Curley crosses her arms and points out, “Well, you shouldn’t have had to live through them. I don’t think just telling me could be worse.”

He shakes his head and explains, “I want to protect you from this.”

“I don’t want to be protected from the last five bloody years of your life, Bill!”

He takes a deep breath in and then out and reaches for her, tucks her hair behind her ear. He smiles and tilts down until their foreheads touch and he breathes, “Oh, fine then, if you insist.”


“So, which of your Secret Nine lives closest?” Curley asks, two weeks later, setting down some tea near his books.

“Dave-o, I think.” Bill doesn’t look up from his notes. He’s in courses for a degree, with all sorts of maths that just look like a jumble of squiggly lines to Curley. “He married Kate last April – she was a nurse when we got in. They’re just two towns over.”

“We’re going to go and have tea with them, then,” Curley decides.

That gets his attention. “What? But – the Secret Nine. We’re going to meet up every nine years.”

Curley shakes her head and asks, “And who says you can’t see each other in between, too?”


David’s a clear-eyed man, who smiles a lot but doesn’t mean it very often. He and Bill talk for about an hour straight about what the others are up to and what they’re working on or studying.

Kate sits with Curley and Emmy on the other couch, and watches them with some shock. She quietly tells Curley, “This is the most he’s talked about the war around me. Ever.”

“Oh, yes, that sure got bloody annoying,” Curley agrees, and then turns to David. “You were blind for a while, weren’t you?”

He cuts off a sentence to frown at her.

“It was you, wasn’t it?” she asks, glancing at Bill for confirmation. “Only ever since Billy told me about it I can’t get a song out of my head. Are the stars out tonight, I don’t know if it’s cloudy or bright…”

David joins with, “’Cause I only have eyes for you,” and then barks out a sharp laugh. “Christ, Bill, she’s just like you said!”

Kate’s staring at all of them like they’re mad, but Billy gets a tiny little turn to his mouth that Curley hasn’t seen since they were married.


“Who’s next?” she asks him on the drive home – they’ve borrowed Betty’s car for the trip.

Bill shrugs, eyes on the road. “Do you really think we ought to?”

She nods and confirms, “Yep. What about… Gordon, where’s he?”

“It’s quite a drive,” he warns her.

She rolls her eyes at him and pouts. “You’re talking like I’m thick again. I hate that.”

He immediately pulls off the road, shuts off the car, and meets her eyes to say, “I’m sorry. That’s not what I meant.”

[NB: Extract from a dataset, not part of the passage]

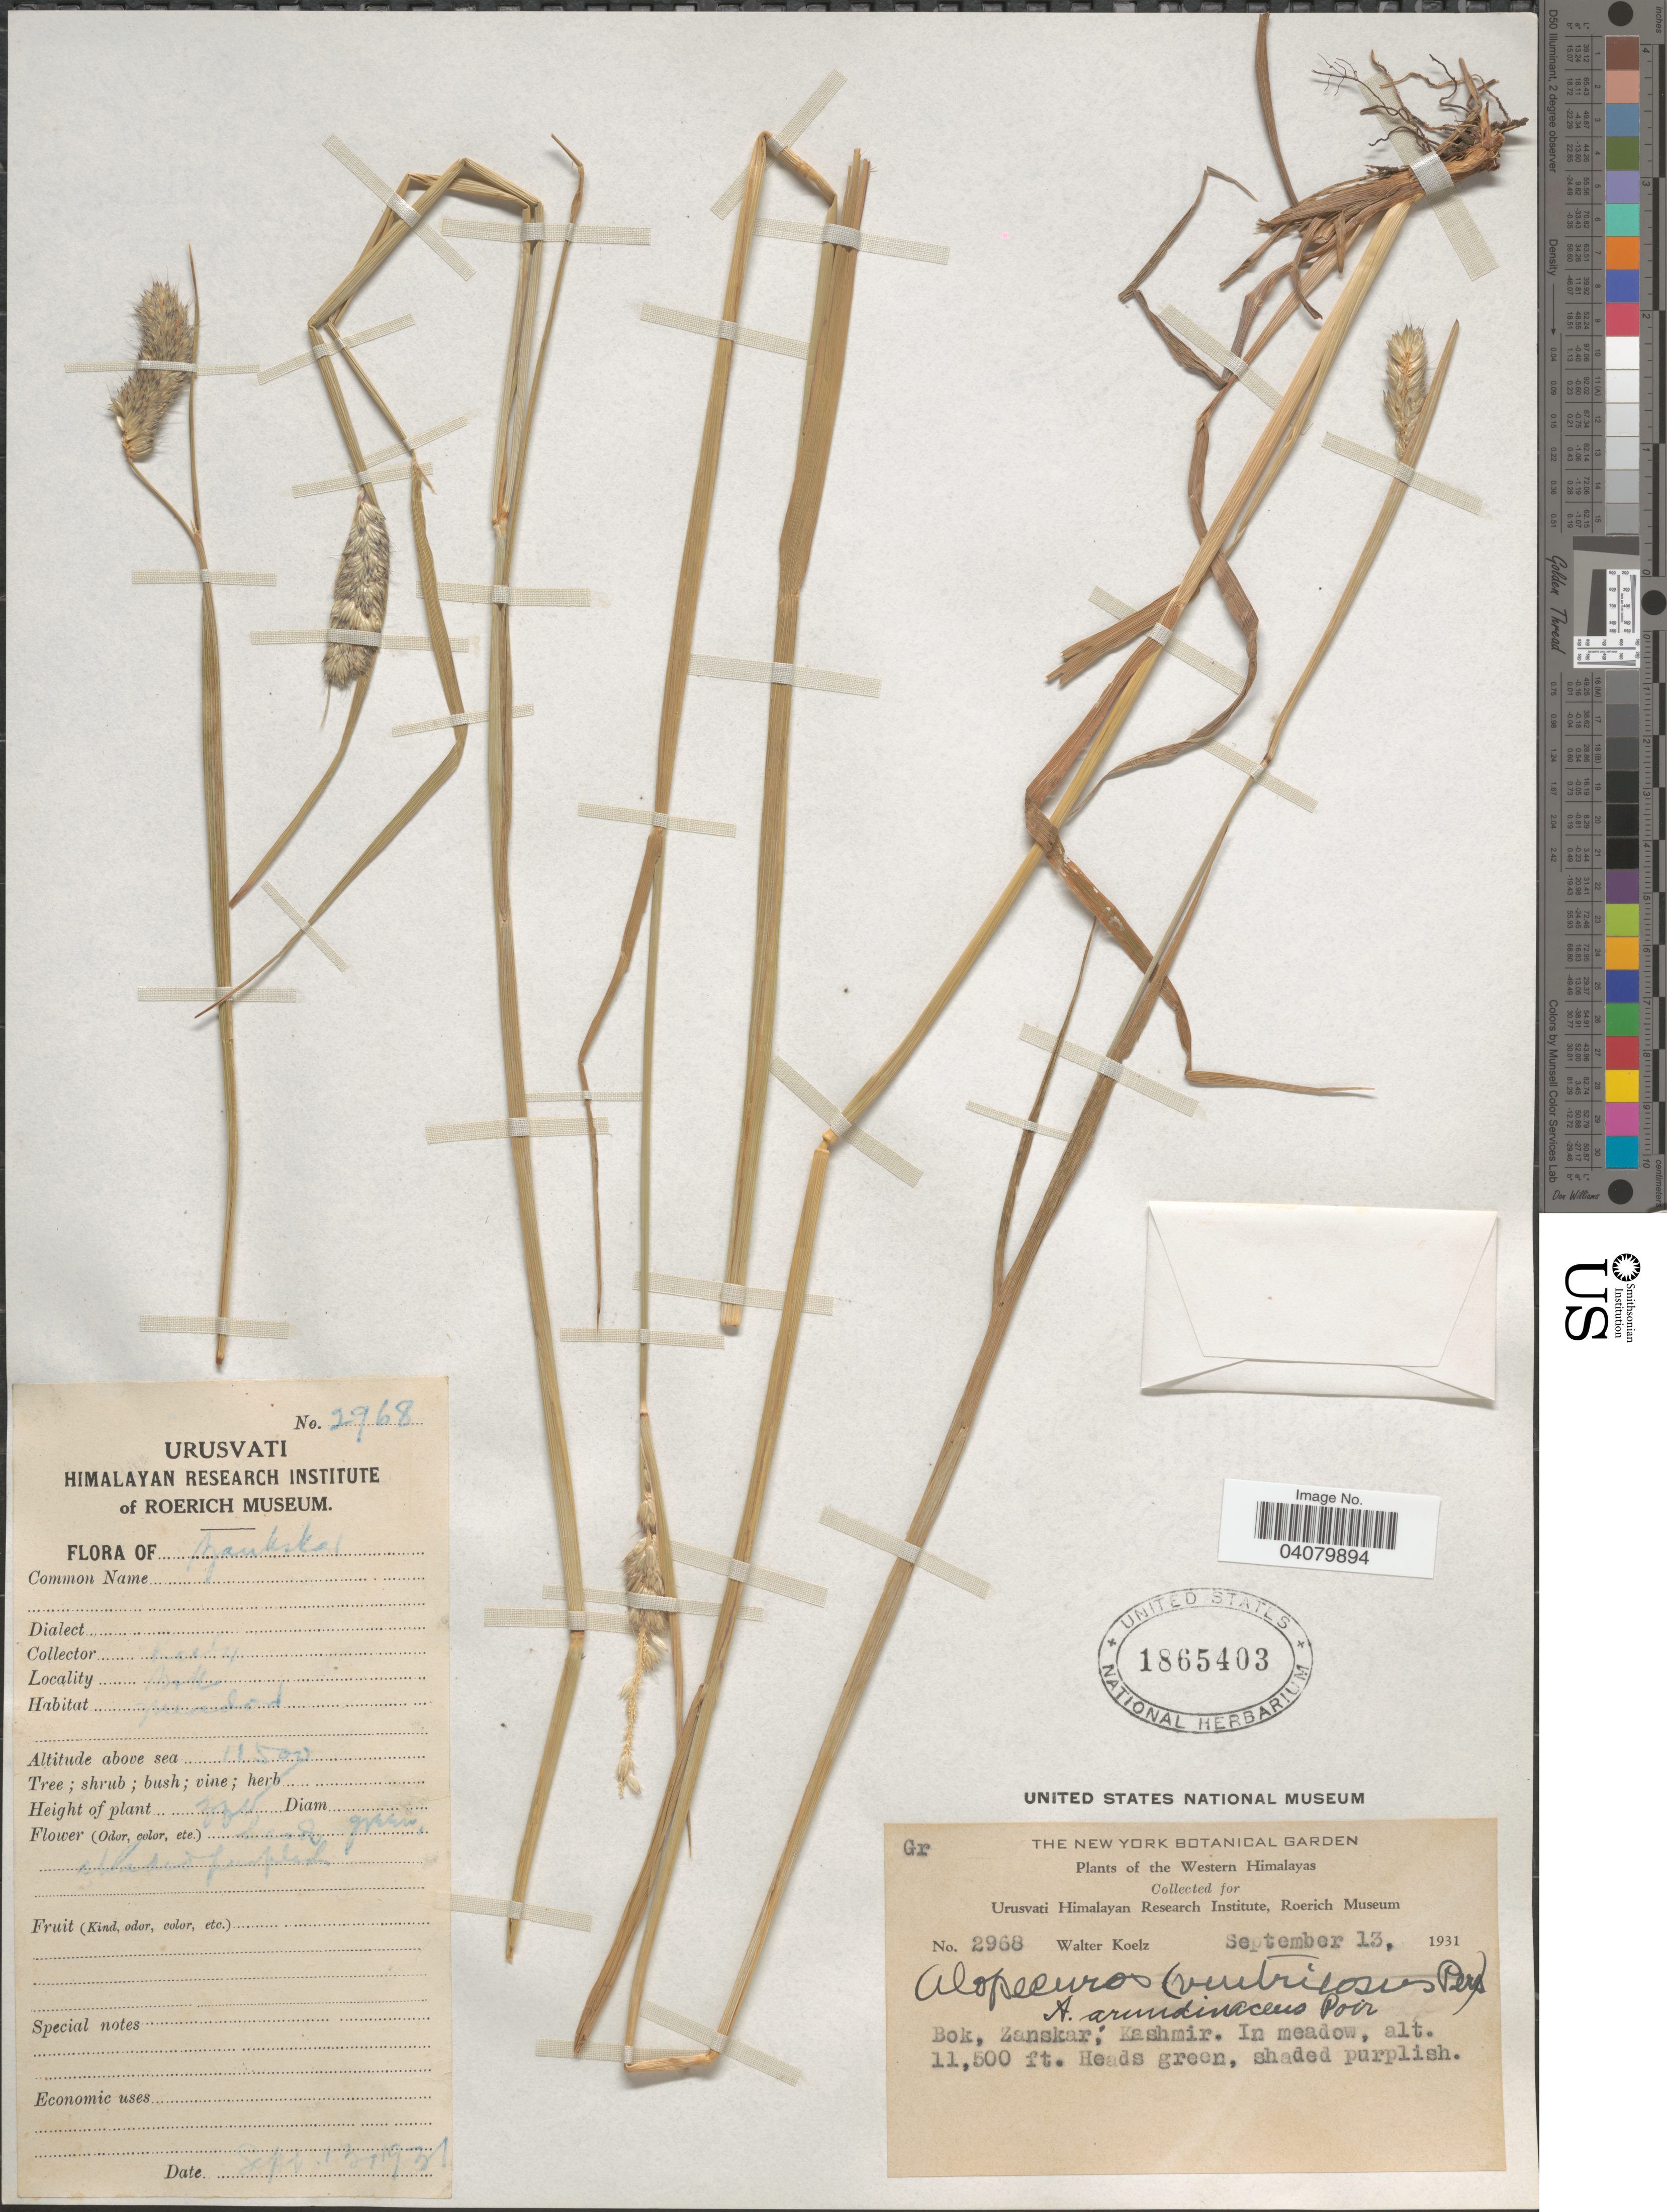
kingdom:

“I really don’t see why you keep arguing,” she tells the bushes a few yards off, really getting tired of all this. “I just want Emmy to meet her uncles properly.”

In the backseat, still keyed up and excited from the adventure, Emmy calls out, “Uncle Davey!”

“Uncles?” he asks with some surprise.

She lifts her eyebrows at him. “They’re your brothers, aren’t they? The way Betty’s my sister.”

It takes a moment of him staring at her, stunned speechless. Then he comes across the long bench seat, wraps himself up in her and says, “You, my dear, have utterly changed my life.”